Not one story this time, but two.
The first story is from Wales. And it’s almost unbelievable. The boys in blue were called by an un-named (I wonder why?) person who reported a “bright stationary object” was hovering above their home. I should point out that this information was released by the police to show people what constitutes a waste of police time. A typical excerpt is as follows:
Control Room: “South Wales Police, what’s your emergency?”
Caller: “It’s not really. I just need to inform you that across the mountain there’s a bright stationary object.”
Control room: “Right.”
Caller: “If you’ve got a couple of minutes perhaps you could find out what it is?
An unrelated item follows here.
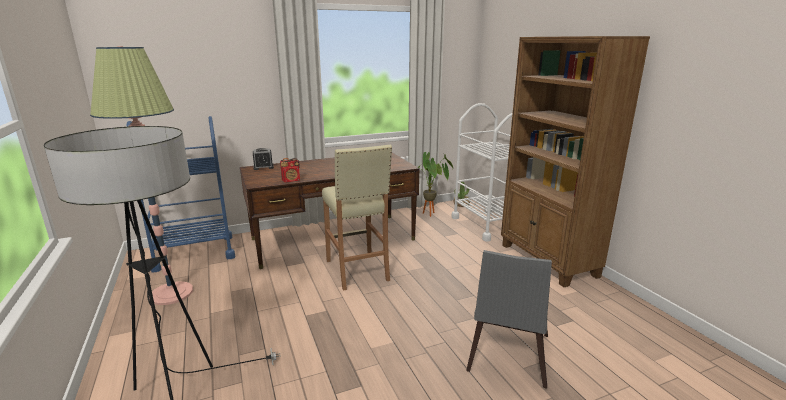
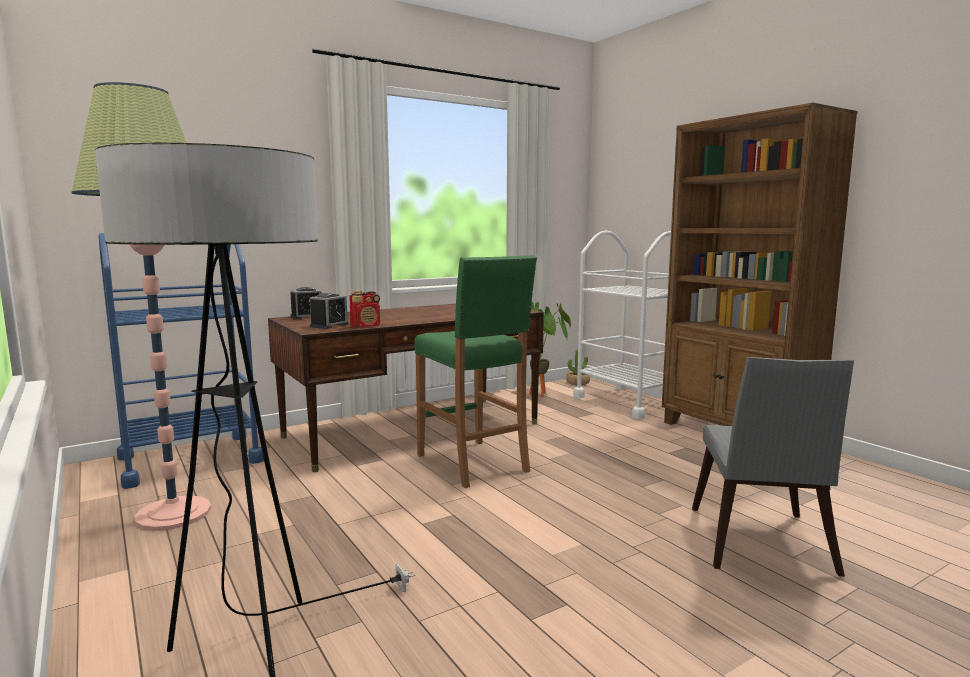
camera: 10 degrees left, 10 degrees down
beige stool [322,145,392,291] -> green stool [414,255,537,488]
none -> alarm clock [310,293,349,329]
It’s been there at least half an hour and it’s still there.”
So the dispatcher sent a couple of the squad’s finest to investigate.
The mystery was solved, as soon as the police arrived.
Here’s a later transcript of the exchange between the controller and an officer at the scene:
Control: “Alpha Zulu 20, this object in the sky, did anyone have a look at it?”
Officer: “Yes, it’s the moon. Over.”

The truth that was out there. And still is.
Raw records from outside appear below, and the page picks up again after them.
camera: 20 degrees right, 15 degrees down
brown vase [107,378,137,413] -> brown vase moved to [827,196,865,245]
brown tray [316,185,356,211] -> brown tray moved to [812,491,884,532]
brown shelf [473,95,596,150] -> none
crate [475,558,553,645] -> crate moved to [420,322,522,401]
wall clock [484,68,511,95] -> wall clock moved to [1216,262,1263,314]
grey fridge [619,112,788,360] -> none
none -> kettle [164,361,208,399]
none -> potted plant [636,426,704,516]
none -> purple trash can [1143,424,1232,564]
The truth that was out there. And still is.

And that, sadly, is the sort of idiot that will call the police because they’ve had one or two. Or three, or four (dozen).
So, because of the almost unbridled stupidity of some of the people we share oxygen with the police in Wales now answer their 999 calls by asking: “South Wales Police. What is your emergency?” rather than just asking how they can help you. Read the whole sadly true story here.
Which is something that I doubt would have saved the boys in blue in Scotland much time. They received more than a dozen calls to report UFOs in the sky. It appears that the calls were all made on a Saturday night. Anyone like to guess how many of them had been drinking? The story doesn’t make it clear, but either they were pissed, or they need rounding up and locking up.
The police were quoted as saying: “We’ve had call, after call, after call, saying it’s UFOs.”
Turns out that it was actually people playing some sort of game, who were releasing helium balloons with candles attached to them. Apparently they people were making a wish and releasing the balloons into the sky. I hope that they were wishing: “Please don’t let deluded people think that this is actually a UFO.”
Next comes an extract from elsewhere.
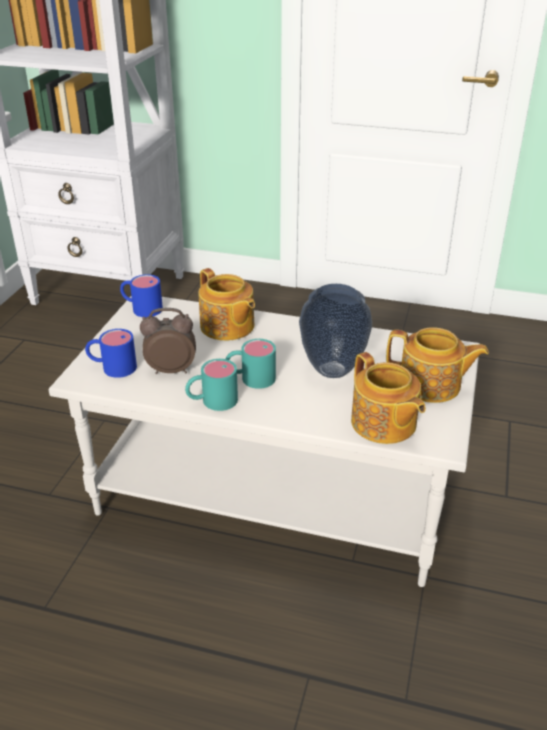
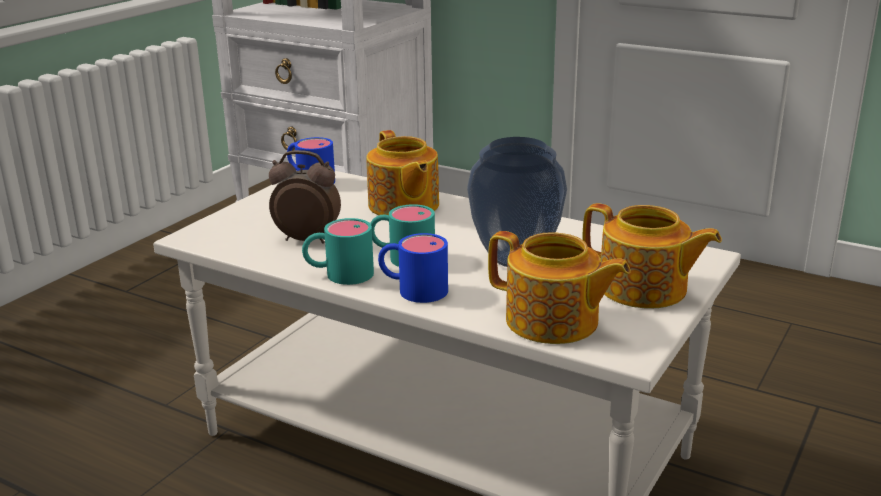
camera: 15 degrees right, 10 degrees down
blue mug [85,329,137,378] -> blue mug moved to [378,233,448,303]
teapot [351,352,426,444] -> teapot turned 45 degrees counterclockwise [488,231,630,344]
Congratulations. You\'re a muppet.

Congratulations. You're a muppet.

Read more from the BBC about the whole story here.

I know that I’ll probably annoy a few people with this, but do you really think that an alien life form that has the intelligence to travel across hundreds of millions of light-years is going to arrive on our planet and choose Grangemouth in Stirlingshire? On a Saturday night? No, me either.
The trouble is that people want to believe. Try believing in yourself and getting out there and creating your own exciting life. Or, alternatively, scan the skies, just in case. Trust me, if they do turn up, you’ll not miss it. I’ll even promise to let you know here.